Ingredients for the topping:
1/2 cup packed brown sugar
1/2 teaspoon ground cinnamon
juice from 1 lemon
2 tart apples, peeled and thinly sliced

Procedure for the cake:
First grease your two loaf pans with shortening (see note below).

Next, in a small bowl, combine 1/2 cup brown sugar with the 1/2 teaspoon ground cinnamon. In another medium sized bowl, peel, then quarter the apples cutting out the seeds, now thinly slice them. Squeeze the juice of 1 lemon over the apple slices to keep them from turning brown. Add the cinnamon-sugar mixture and gently toss to thoroughly coat each apple slice then allow to sit for 10 minutes while you make the batter.

In a medium sized bowl, cream sugar and 1/2 cup butter. Add eggs, one at a time, beating well after each, then add the vanilla. Add baking soda to buttermilk; add to creamed mixture. Mix in flour and salt. Stir in shredded apples, nuts and raisins. Pour into two greased and floured 8-in. x 4-in. loaf pans, lined with foil or parchment strips to help remove the loaf when cooked.

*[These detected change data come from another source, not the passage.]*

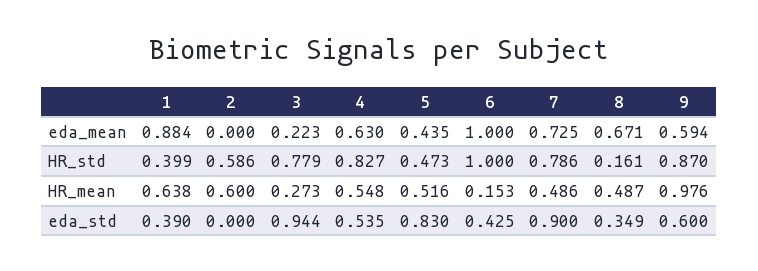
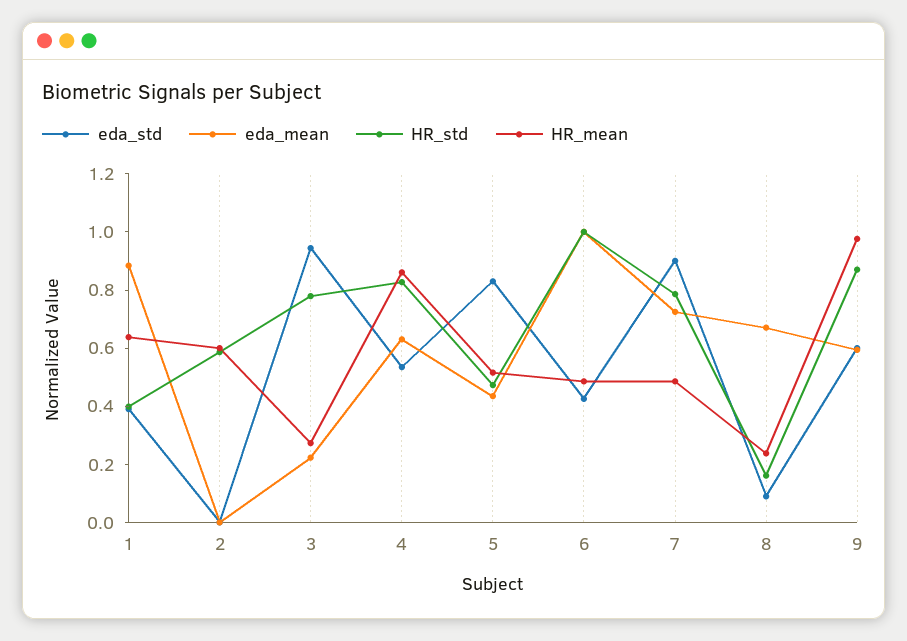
  {
    "eda_mean": {
      "1": 0.884,
      "2": 0,
      "3": 0.223,
      "4": 0.63,
      "5": 0.435,
      "6": 1,
      "7": 0.725,
      "8": 0.671,
      "9": 0.594
    },
    "HR_std": {
      "1": 0.399,
      "2": 0.586,
      "3": 0.779,
      "4": 0.827,
      "5": 0.473,
      "6": 1,
      "7": 0.786,
      "8": 0.161,
      "9": 0.87
    },
    "HR_mean": {
      "1": 0.638,
      "2": 0.6,
      "3": 0.273,
-     "4": 0.548,
+     "4": 0.85,
      "5": 0.516,
-     "6": 0.153,
+     "6": 0.5,
      "7": 0.486,
-     "8": 0.487,
+     "8": 0.25,
      "9": 0.976
    },
    "eda_std": {
      "1": 0.39,
      "2": 0,
      "3": 0.944,
      "4": 0.535,
      "5": 0.83,
      "6": 0.425,
      "7": 0.9,
-     "8": 0.349,
+     "8": 0.1,
      "9": 0.6
    }
  }

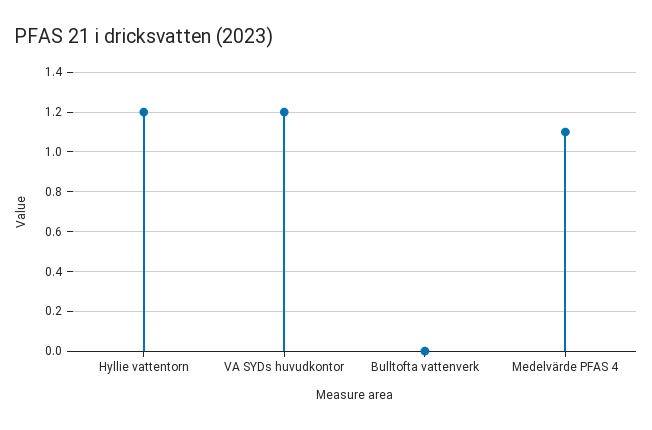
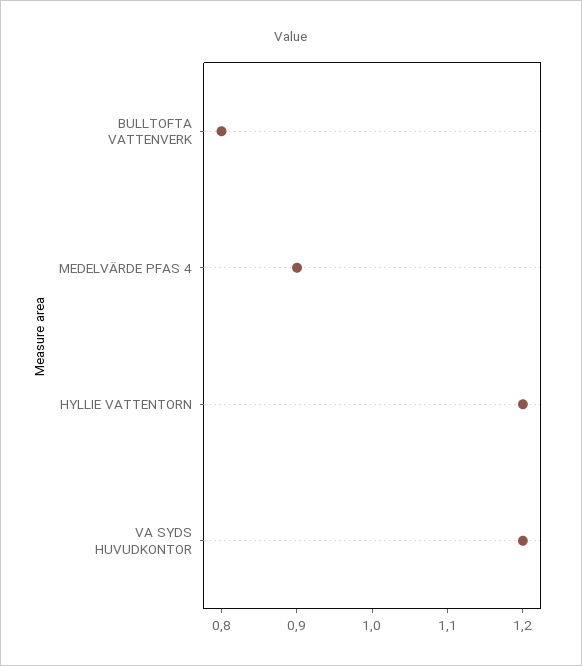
  {
    "Hyllie vattentorn": 1.2,
    "VA SYDs huvudkontor": 1.2,
-   "Bulltofta vattenverk": 0,
+   "Bulltofta vattenverk": 0.8,
-   "Medelvärde PFAS 4": 1.1
+   "Medelvärde PFAS 4": 0.9
  }

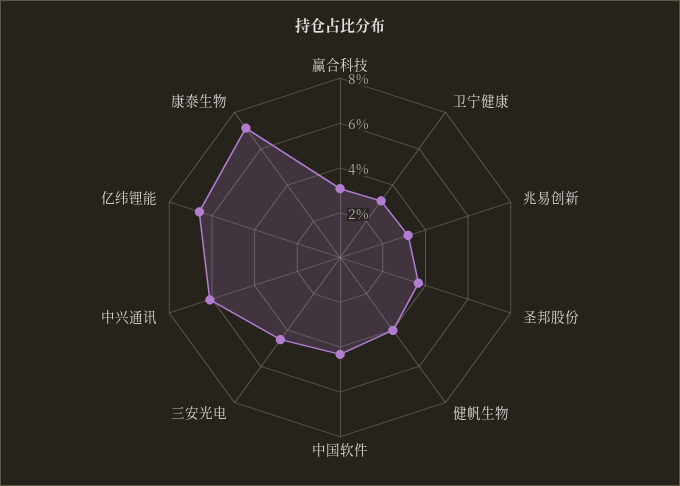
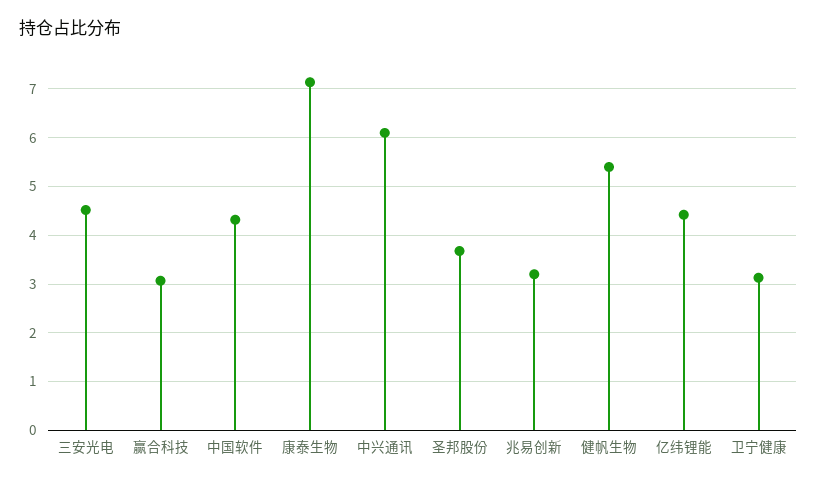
  {
    "赢合科技": 3,
    "卫宁健康": 3.2,
    "兆易创新": 3.2,
    "圣邦股份": 3.6,
-   "健帆生物": 4,
+   "健帆生物": 5.4,
    "中国软件": 4.4,
    "三安光电": 4.6,
    "中兴通讯": 6.2,
-   "亿纬锂能": 6.5,
+   "亿纬锂能": 4.4,
    "康泰生物": 7.2
  }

Procedure for the topping:
Arrange the sugared apple slices on top of the batter in a overlapping row (see photo), pressing lightly into the batter. Bake at 350°F for 45-50 minutes (stick a toothpick in the cake, if it comes out clean with no batter sticking to it then it is cooked). Let the pans cool for 10 minutes before removing the cakes using the foil or parchments strips, and put them on a wire rack to cool. When ready to serve, slice in 1-1/2-inch pieces and serve with vanilla ice-cream and a cup of coffee if you like. Yield: 2 loaves.

Note: If you don't shred the apple for the batter, the cake will be difficult to cut. However use thin apple slice for the top of the cake, it looks better that way and you can cut the cake so that each slice has a sliced apple on top.

Use shortening to grease your pans, it does not burn easily, imparts no taste, and is
preferred by most bakers. Also I like to make a foil sling in my loaf pans to help remove the loaf from the pan. Simply laying long, wide strips of foil or even parchment paper across the length and width of the pan so the paper hangs over the edges. They work the best if you make the paper the same width as the pan where it will be used. Use the overlap as a handy grip when its time to remove the loaf from the pan.